On your price list I saw another model coming up. It seems you're planning on a new flagship phono stage called Horizon.
Yes but we're waiting until the VP4 is fully accepted by the market meaning users and reviewers. Only then can we finally put it aside, treat it as a finished product and move on. We will add some parts and features we couldn't fit into the VP4 and lock them up in a bigger, more expensive, heavier and more complex case.
What extra features are we talking about?
For example not 5 but 10 load settings. Would this be added value from your perspective? There are different approaches to that issue.
I know some designers, mostly Japanese, who offer only 100Ω for MC because in their experience changing loading to other values has such a small impact on the sound that it's not worth their time to design and build in such adjustments.
I agree but we offer what most customers want.
What about gain? Other manufacturers often adjustable gain. The minimalist version is a toggle between "high" and "low". Your gain is not adjustable.
Some say that a phono stage is really a line stage with a phono input. Once we had a power amplifier and a preamplifier before it that featured a tape/recording input, another for a TV, digital inputs and phono inputs for MM/MC. All these features we built into a preamplifier but ultimately all signal went through the final gain stage which today we call a line stage that also features a volume control. What we built is an orthodox phono stage with no gain adjustment, no volume control and a super-simple super-specialized circuit. But yes, we do wonder whether adding a volume control is a good idea although we also realize that would mean doubling up on an amplifier with a volume control. In such a case there would be two volume controls in series so we'd need some form of bypass for ours.

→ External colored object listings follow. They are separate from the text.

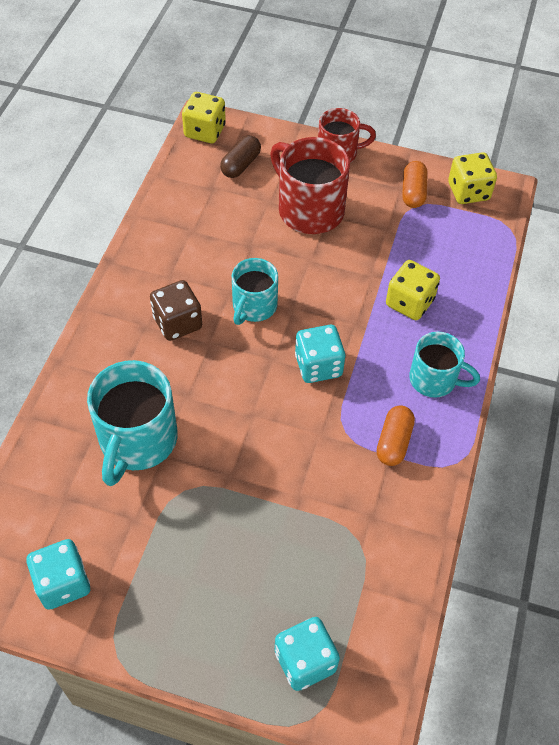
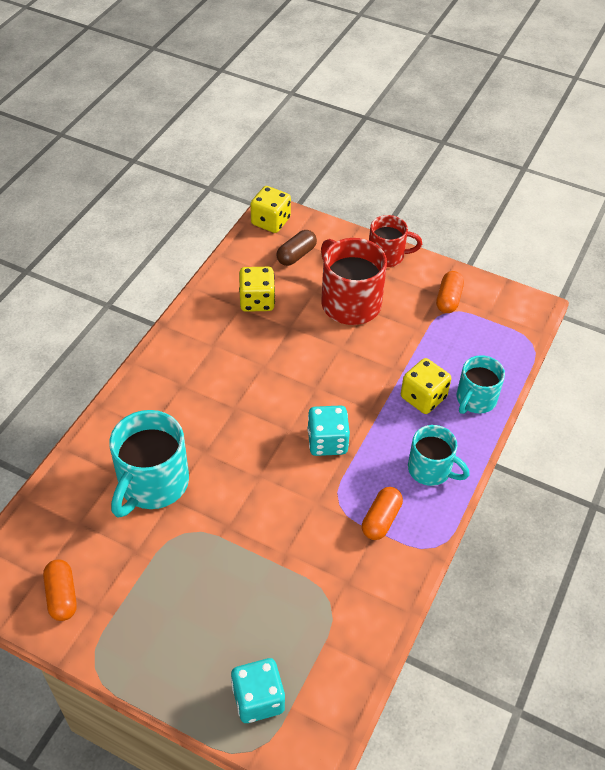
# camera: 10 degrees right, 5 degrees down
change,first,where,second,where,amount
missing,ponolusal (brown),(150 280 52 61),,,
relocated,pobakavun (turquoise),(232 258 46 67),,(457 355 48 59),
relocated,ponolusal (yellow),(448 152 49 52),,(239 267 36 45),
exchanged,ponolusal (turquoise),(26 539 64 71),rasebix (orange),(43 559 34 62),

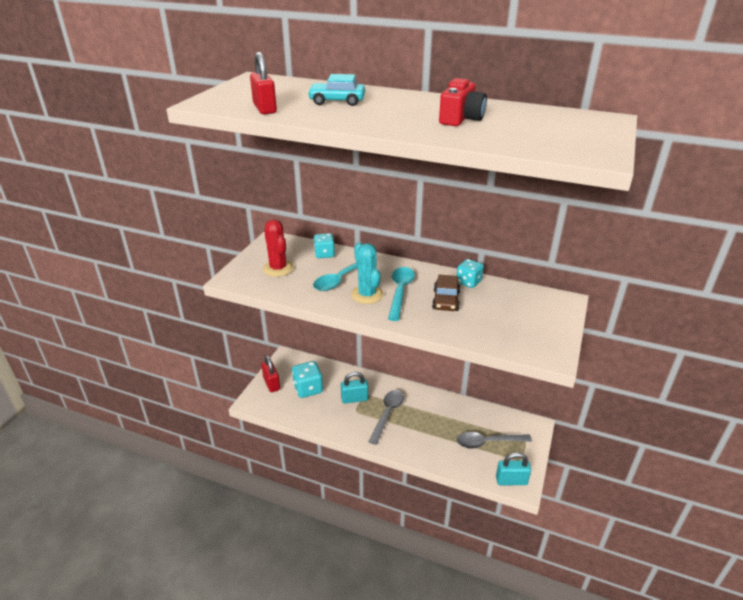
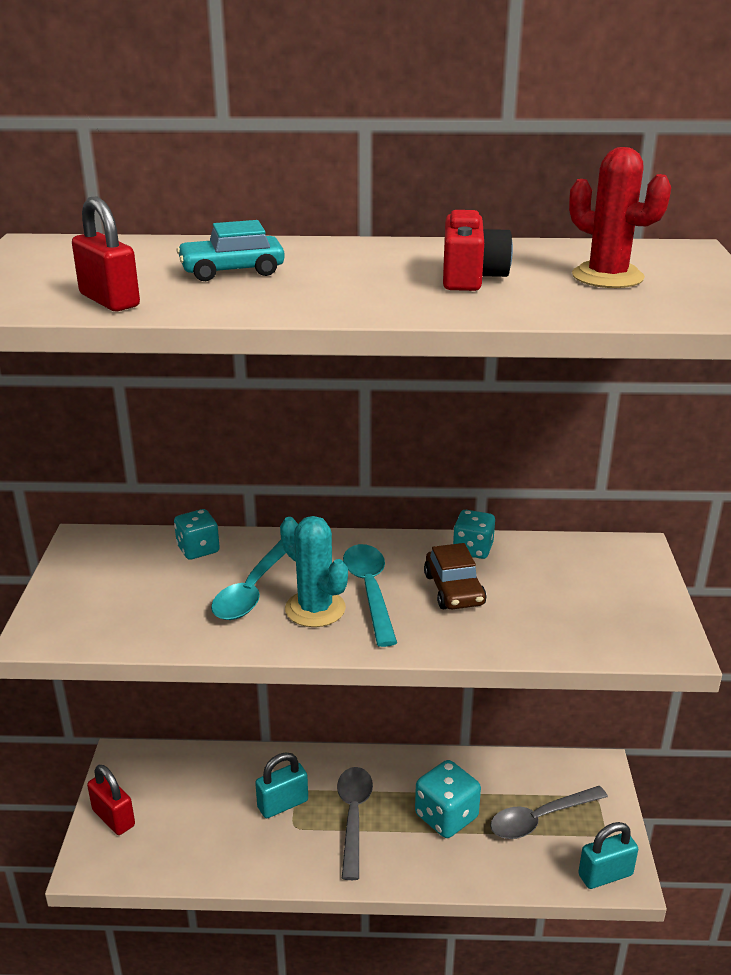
# camera: 20 degrees left, 5 degrees down
change,first,where,second,where,amount
relocated,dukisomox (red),(263 219 31 58),,(569 147 102 141),
relocated,ponolusal (turquoise),(292 361 31 37),,(415 760 66 78),

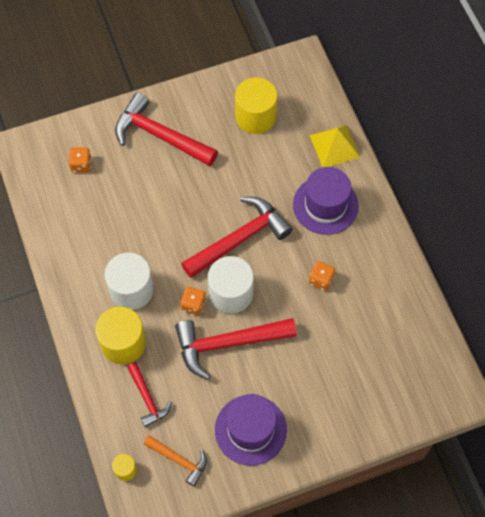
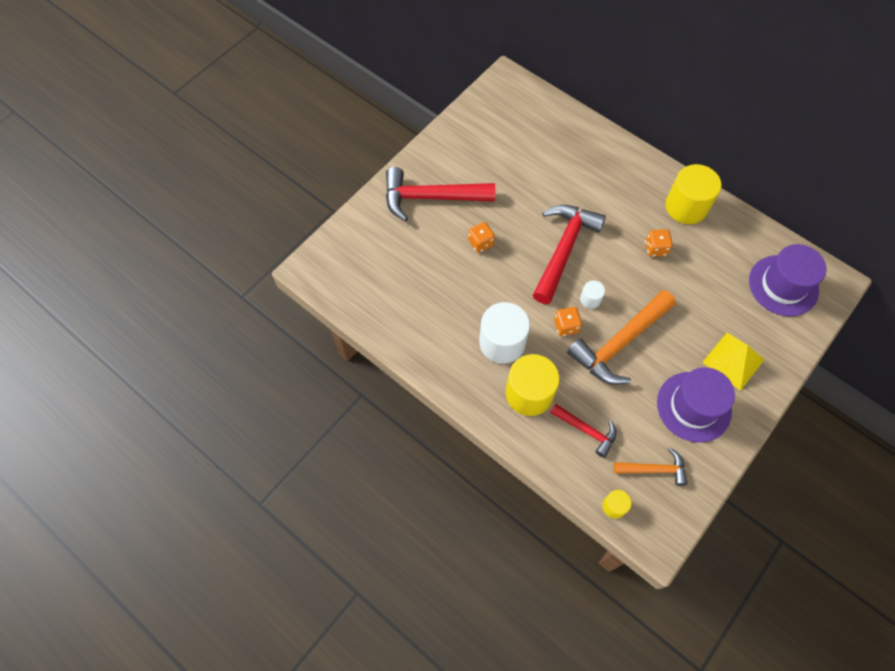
# camera: 30 degrees left, 0 degrees up
change,first,where,second,where,amount
relocated,ponolusal (orange),(68 147 24 26),,(468 222 27 31),
relocated,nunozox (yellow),(235 77 43 57),,(665 164 57 60),
relocated,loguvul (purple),(293 167 66 68),,(749 244 77 72),
relocated,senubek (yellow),(309 125 51 42),,(702 333 63 58),
colour,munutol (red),(175 318 122 62),munutol (orange),(567 290 109 95),
size,nunozox (white),(208 256 46 58),,(580 281 25 28),x0.47

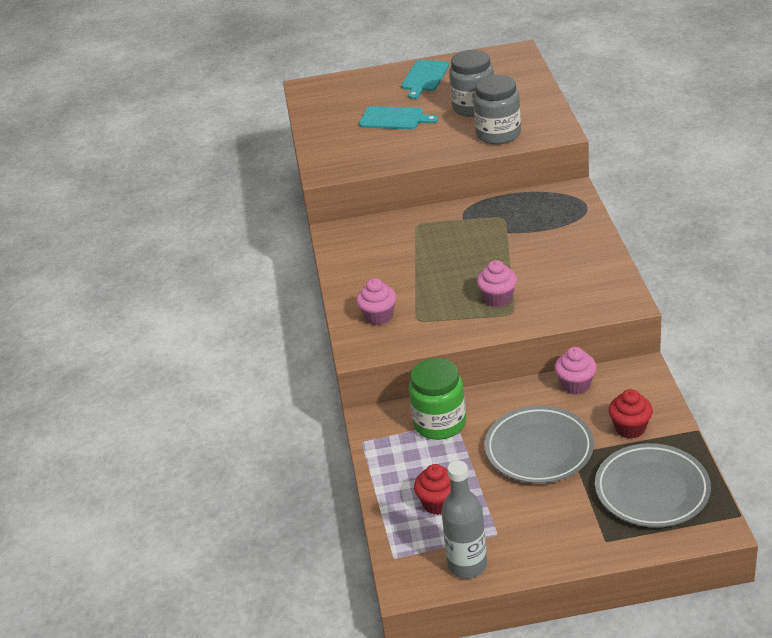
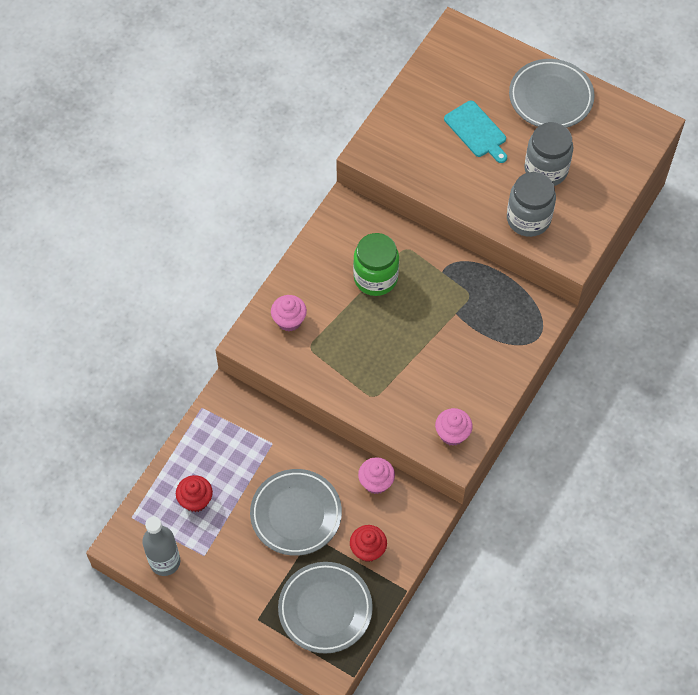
# camera: 35 degrees right, 25 degrees up
change,first,where,second,where,amount
relocated,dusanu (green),(409 358 57 82),,(353 233 46 63),
relocated,tusidoden (pink),(477 260 40 47),,(435 408 37 38),
exchanged,bubasuka (turquoise),(401 60 48 39),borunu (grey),(509 59 86 69),

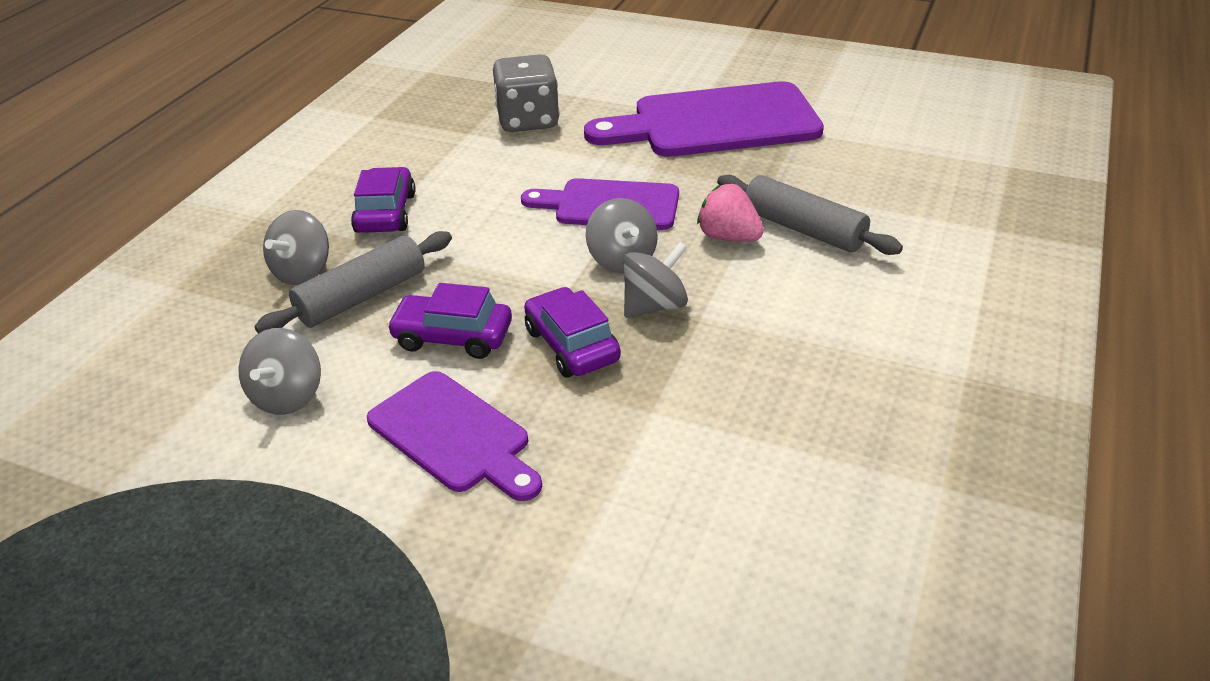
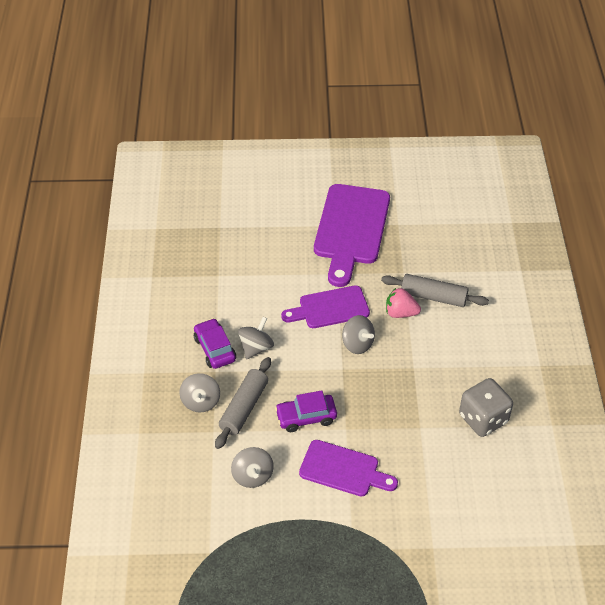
# camera: 25 degrees left, 10 degrees up
change,first,where,second,where,amount
missing,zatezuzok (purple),(524 287 97 91),,,
relocated,ponolusal (grey),(493 54 67 78),,(459 378 54 59),
relocated,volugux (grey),(623 242 65 76),,(238 317 36 42),
spun,bubasuka (purple),(584 81 240 76),,(314 184 76 103),45 degrees counterclockwise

There is one more feature that has gained traction particularly in more expensive phono stages, namely selectable EQ beyond the standard RIAA.
Sure, we could offer more curves, we could have switchable balanced/unbalanced outputs, buffered/unbuffered ones. The problem is that we never know the component our phono stage will send signal to. If we knew it was a high-quality preferably tube preamplifier, we wouldn't need to buffer the output. That means one stage less, fewer problems to worry about and better sound. But since the device could be an unpredictable solid-state preamplifier with a 5kΩ input of very low impedance, an unbuffered signal would mean deviating equalization for no or poor bass. Now we need a buffer to immunize us against whatever component our phono stage will see. Yet since avoiding the buffer could mean even higher sound quality, we might want a switch. Long story short, the number of features we could include in our top phono stage is huge. You can check out the Studio by Paravicini and see dozens of switches and knobs that allow users to find an optimal setting for every situation. On the other hand, each switch or relay introduces some sort of sonic compromise. That's why we prefer not to have all that to offer the best, purest sound possible.
Also as a businessman not designer, we are a small company that can't support a vast lineup. We can only manufacture a finite number of units. So we don't really try to maximize market share. We don't try to please every possible customer. I believe there are far more people who'd rather buy a simple-featured device with stunning performance. I guess we could count those in the thousands which already means demand far higher than we can supply. Satisfying the needs of the far fewer adjust-all clients would be infinitely more complicated and eat up another five years of development to refine what we already know. Adding a new feature may cause hum again and lots of time eliminating it. We could have a large number of equalization curves and some buyers may be happy to spend $100K on a phono stage. But there are just a few of them so it is a matter of deciding who our target audience is. Already Horizon will be more expensive even without hundreds of new features. We assume that since there are many cartridges that cost even more than our current top phono stage, an even better more expensive version will still sell. People who can afford our Horizon DAC will find a Horizon phono stage interesting. Recently a very important guest visited and we prepared our best version of the VP4. Since we also had the Horizon DAC at our disposal, we decided to compare files and vinyl. There were six experienced audiophiles. Which one did they prefer? The Horizon DAC because it was more detailed. This outcome was easy to predict. They listened to hi-res files versus vinyl and we all know the frequency response of a record and its crosstalk. So for those who looked for more detail, the DAC had to be the better choice. But when it came to sonic realism and naturalness, the VP4 was the clear winner. Long story short, we compared our two flagship models and they offered similar levels of performance.